COSW successfully supported a four-month Commonwealth Professional Fellowship in 2002, funded by the Commonwealth, shadowing David N Jones in his role as a member of the Joint Review Team.  This was awarded to Max Anyuru (former Hon Secretary of the Uganda association) following a call for nominations.  This experience identified the significance of work with young carers as a focus for social work in developed and developing countries.

COSW has been involved in a long-term project engaging with young carers in East Africa, working with the Commonwealth Youth Programme, Commonwealth Parliamentary Association, the Children’s Society (UK) and social work associations in the region, with additional financial support from the Noel and Thea Jones Fund.  There have been four young carer ‘festivals’ in Nairobi, modelled on the annual events organised in England by the Children’s Society.  The first conference in 2006 was funded by the UK Department for Children, Schools and Families with assistance from the Commonwealth Youth Programme.

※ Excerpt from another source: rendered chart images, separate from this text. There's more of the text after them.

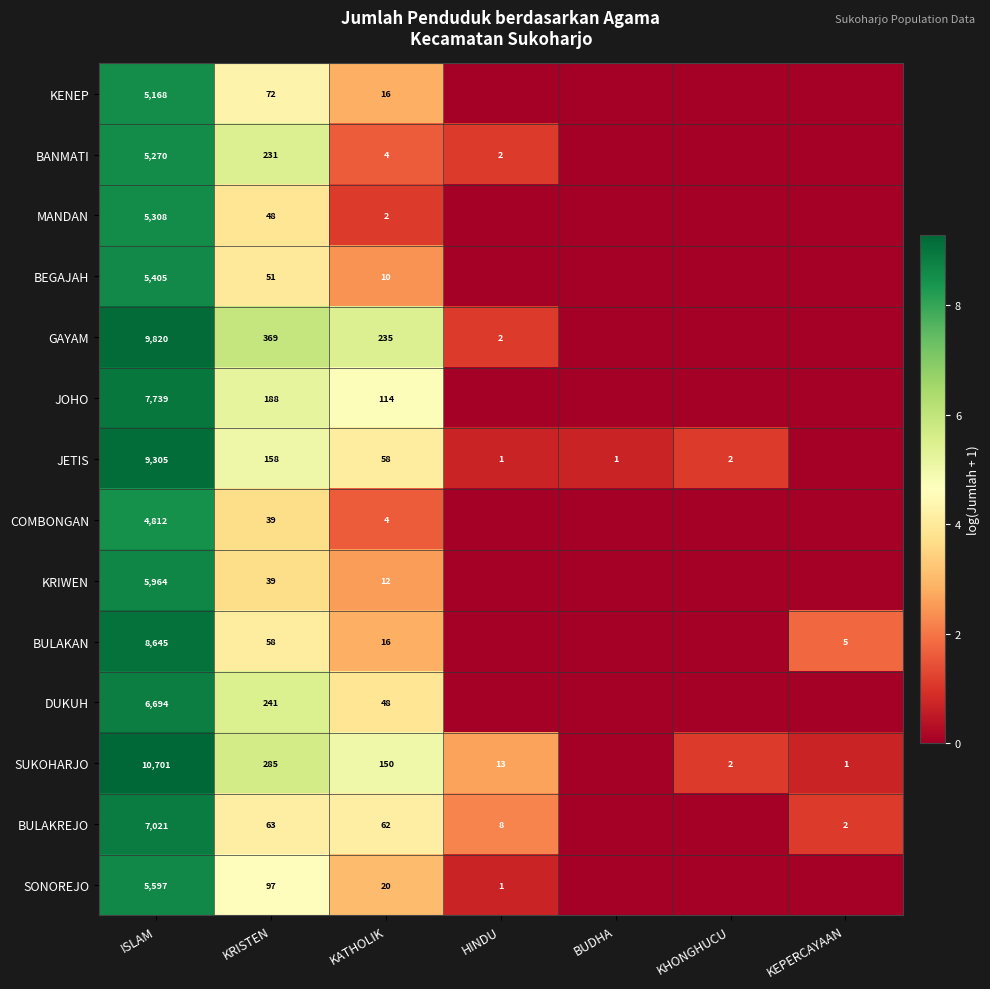

The BANMATI series shows 1 at KATHOLIK. True or false?

False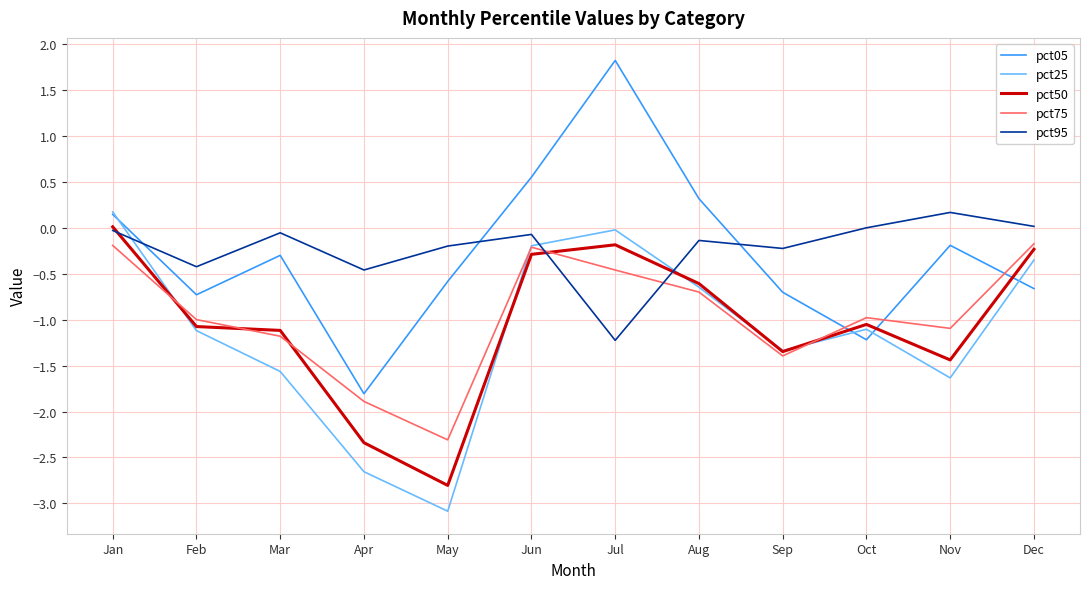

What is the difference between the pct75 values at Oct and May?

1.3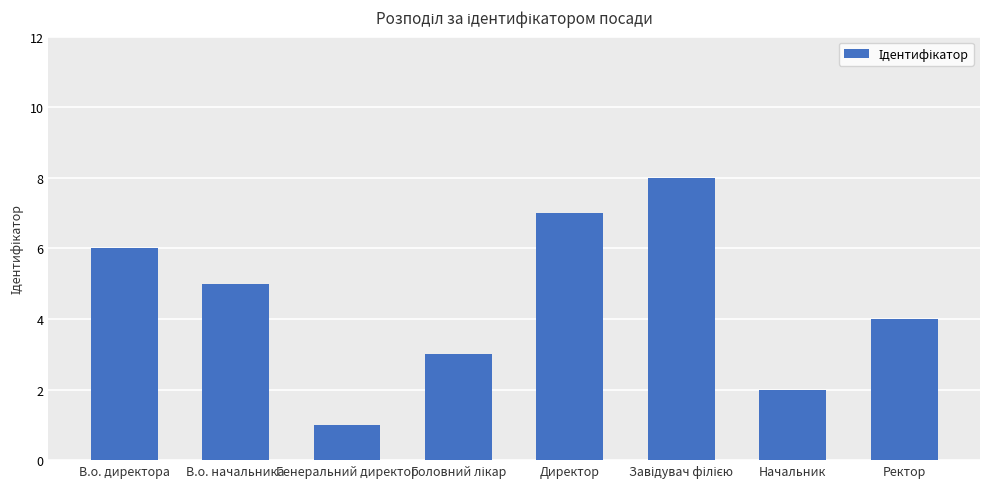

What is the sum of the values at Генеральний директор and Начальник?

3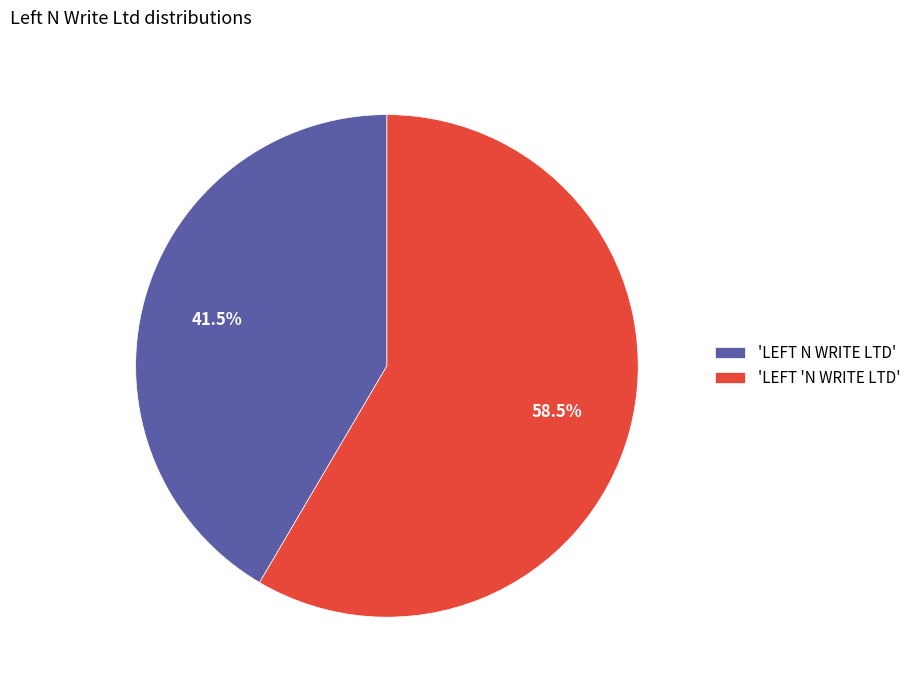

Which category has the smallest portion of the pie?

'LEFT N WRITE LTD'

The intention has been to build support and resources for a sustainable event in East Africa highlighting the needs and contributions of young carers.  The Kenyan association has played a key role, with the involvement of associations in Uganda, Tanzania and Rwanda.  The event has attracted local media interest and a BBC Africa Service interview.  Reports have been published in The Guardian online.  These events have also enabled parallel meetings of regional social work association leaders, who had travelled with the young people, which would not have been possible without the festival funding.

The 2019 event attracted modest Commonwealth Secretariat funding to mark the 75th anniversary of the Commonwealth.  The funding enabled a digital connection between young carers in Kenya, Canada and the UK with additional links with young carers in India, Nigeria and Australia.  The intention was to develop a Commonwealth Young Carers Charter, drawing on consultations with young carers to be submitted to the 2020 CHOGM.  Progress was disrupted by the 2020 Covid pandemic but it is hoped to make progress again towards the rescheduled 2021 CHOGM in Rwanda.

Modest funding supported a COSW Board member from India to attend the world social work conference in Korea in 2016.

COSW was an active member of Para 55, a loose network of Commonwealth associations advocating the need for improved services for people affected by HIV-AIDS.

COSW Board members and social work associations have been involved in supporting bilateral exchanges (eg Australia/Malaysia) and in contributing to Commonwealth consultations and meetings.

COSW organised its first global webinar in July 2020 focusing on social work practice during the pandemic and in particular on mental health services.  There were six one-hour webinars over three days together with opening and closing presentations, with contributions from each of the Commonwealth regions – Pacific, Asia, Europe, Africa, Caribbean.  This hosted by Madras Christian College and was put together at speed, thanks to the energy of several students, illustrating the strength of Commonwealth networks.  The event attracted around 10,000 attendees.

COSW has played a significant role in the exchanges between Commonwealth accredited organisations, seeking to build a more coherent voice for civil society in the Commonwealth, leading to the formation of the Independent Forum of Commonwealth Organisations.